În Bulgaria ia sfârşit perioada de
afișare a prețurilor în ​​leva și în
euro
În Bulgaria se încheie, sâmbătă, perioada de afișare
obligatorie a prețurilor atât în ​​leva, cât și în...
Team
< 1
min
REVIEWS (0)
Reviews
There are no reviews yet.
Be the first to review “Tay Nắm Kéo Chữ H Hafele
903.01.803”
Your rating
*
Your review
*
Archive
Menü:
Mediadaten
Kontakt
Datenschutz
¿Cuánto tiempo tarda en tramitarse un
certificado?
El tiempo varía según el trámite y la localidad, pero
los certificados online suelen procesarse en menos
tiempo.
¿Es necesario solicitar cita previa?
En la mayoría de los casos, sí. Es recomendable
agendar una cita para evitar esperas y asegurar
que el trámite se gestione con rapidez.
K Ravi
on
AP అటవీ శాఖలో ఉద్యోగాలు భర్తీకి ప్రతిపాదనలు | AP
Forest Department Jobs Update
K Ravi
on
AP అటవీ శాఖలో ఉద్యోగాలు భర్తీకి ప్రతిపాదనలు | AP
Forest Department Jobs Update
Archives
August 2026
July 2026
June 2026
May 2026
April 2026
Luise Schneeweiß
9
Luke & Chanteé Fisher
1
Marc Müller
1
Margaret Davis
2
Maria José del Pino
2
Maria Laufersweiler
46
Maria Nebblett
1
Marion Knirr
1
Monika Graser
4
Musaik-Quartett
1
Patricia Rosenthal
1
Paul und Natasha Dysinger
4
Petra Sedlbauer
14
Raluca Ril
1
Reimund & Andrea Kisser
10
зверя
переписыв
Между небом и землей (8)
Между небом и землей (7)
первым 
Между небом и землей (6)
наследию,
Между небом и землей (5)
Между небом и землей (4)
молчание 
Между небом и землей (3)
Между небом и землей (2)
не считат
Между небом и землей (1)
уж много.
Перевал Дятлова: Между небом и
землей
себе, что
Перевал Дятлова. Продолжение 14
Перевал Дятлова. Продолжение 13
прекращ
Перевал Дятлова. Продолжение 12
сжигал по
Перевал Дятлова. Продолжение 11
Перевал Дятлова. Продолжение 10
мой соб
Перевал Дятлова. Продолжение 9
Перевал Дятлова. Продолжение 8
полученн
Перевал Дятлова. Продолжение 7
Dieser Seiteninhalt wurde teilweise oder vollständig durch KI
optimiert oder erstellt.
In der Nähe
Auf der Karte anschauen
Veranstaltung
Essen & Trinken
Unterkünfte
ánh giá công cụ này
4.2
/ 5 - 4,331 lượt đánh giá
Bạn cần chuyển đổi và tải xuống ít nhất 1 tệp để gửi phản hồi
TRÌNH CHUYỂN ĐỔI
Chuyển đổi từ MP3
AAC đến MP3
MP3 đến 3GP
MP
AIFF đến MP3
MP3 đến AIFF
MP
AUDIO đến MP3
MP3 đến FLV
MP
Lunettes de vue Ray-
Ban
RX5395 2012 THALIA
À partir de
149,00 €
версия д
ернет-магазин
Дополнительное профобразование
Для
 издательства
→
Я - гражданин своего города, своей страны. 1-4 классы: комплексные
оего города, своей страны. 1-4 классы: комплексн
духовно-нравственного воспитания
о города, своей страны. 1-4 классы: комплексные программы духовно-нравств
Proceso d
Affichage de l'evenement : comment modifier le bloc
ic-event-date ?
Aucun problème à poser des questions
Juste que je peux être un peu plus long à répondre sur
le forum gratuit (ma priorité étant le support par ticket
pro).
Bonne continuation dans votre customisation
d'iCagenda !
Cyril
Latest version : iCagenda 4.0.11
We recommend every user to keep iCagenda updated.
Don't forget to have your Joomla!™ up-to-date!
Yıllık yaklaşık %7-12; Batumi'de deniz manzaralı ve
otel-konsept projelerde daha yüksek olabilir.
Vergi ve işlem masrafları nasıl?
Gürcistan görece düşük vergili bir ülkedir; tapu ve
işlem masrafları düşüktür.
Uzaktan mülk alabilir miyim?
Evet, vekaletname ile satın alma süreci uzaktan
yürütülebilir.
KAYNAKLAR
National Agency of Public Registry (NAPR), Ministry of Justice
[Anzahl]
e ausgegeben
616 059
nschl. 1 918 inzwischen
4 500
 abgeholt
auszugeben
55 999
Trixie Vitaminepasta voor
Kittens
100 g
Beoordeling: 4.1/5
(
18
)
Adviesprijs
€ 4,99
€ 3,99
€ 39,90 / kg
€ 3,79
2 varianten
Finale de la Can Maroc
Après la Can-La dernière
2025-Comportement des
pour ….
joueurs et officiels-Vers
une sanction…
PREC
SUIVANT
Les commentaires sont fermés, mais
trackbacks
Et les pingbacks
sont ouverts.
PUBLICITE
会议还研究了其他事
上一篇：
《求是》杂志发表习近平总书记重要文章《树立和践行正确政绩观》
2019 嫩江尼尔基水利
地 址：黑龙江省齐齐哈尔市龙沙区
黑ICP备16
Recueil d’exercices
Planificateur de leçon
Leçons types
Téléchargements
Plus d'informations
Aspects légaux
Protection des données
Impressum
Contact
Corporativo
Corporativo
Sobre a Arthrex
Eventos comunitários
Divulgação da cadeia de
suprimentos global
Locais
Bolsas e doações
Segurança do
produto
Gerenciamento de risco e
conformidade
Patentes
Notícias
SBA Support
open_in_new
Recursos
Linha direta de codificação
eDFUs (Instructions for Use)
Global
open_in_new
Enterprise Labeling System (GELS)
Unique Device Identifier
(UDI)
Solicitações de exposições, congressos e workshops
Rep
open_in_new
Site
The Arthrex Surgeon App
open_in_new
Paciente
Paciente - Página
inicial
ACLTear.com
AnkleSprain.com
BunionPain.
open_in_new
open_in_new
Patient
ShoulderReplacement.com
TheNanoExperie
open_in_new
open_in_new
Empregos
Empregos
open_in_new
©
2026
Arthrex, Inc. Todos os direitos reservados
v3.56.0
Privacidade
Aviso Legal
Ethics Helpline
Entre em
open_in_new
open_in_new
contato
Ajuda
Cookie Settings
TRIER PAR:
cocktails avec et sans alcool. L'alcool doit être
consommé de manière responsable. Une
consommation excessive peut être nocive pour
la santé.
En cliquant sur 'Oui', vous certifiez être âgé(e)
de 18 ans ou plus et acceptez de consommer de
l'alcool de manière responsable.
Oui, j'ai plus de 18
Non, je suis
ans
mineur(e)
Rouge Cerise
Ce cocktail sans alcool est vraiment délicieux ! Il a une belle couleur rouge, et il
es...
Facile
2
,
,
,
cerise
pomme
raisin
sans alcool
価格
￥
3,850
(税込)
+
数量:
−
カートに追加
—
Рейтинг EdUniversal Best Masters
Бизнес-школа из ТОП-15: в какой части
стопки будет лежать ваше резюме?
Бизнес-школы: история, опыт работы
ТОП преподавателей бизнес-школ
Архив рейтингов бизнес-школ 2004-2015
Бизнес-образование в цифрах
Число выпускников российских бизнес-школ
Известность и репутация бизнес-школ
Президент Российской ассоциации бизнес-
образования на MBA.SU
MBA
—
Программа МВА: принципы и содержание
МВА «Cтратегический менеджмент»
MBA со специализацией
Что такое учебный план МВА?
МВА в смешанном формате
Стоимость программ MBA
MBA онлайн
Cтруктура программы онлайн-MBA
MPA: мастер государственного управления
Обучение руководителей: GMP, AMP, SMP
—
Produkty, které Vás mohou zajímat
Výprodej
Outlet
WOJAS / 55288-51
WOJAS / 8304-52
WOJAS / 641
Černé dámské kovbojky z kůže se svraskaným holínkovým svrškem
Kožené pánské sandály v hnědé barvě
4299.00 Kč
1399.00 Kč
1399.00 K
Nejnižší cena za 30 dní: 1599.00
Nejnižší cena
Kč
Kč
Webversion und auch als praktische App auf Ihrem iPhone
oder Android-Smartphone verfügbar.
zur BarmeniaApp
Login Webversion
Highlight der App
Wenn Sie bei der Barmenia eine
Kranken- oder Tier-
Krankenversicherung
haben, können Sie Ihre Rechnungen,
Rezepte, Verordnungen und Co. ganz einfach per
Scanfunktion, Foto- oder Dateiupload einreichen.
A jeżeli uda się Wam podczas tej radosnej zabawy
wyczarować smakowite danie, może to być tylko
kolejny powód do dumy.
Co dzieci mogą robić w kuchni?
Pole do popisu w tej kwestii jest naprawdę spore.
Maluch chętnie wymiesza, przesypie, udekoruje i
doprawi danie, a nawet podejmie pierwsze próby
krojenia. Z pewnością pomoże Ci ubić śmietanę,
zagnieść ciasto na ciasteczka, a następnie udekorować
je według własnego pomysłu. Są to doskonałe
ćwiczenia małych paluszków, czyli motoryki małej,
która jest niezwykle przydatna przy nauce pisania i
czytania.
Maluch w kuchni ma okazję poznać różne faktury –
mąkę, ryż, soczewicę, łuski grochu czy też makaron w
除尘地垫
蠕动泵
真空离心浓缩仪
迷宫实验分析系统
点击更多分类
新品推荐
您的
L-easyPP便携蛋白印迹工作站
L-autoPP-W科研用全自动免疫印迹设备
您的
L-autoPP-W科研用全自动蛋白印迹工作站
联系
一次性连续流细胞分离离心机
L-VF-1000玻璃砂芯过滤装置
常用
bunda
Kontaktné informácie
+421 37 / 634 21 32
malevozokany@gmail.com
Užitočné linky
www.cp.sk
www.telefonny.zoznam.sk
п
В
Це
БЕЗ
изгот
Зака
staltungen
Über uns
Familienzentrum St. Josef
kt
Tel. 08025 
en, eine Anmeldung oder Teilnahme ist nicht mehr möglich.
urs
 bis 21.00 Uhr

────────────────────────────────────────

[Work item]:
Show every line above in which the word "небом" occurs.

[Answer to this exercise]:
Между небом и землей (8)
Между небом и землей (7)
Между небом и землей (6)
Между небом и землей (5)
Между небом и землей (4)
Между небом и землей (3)
Между небом и землей (2)
Между небом и землей (1)
Перевал Дятлова: Между небом и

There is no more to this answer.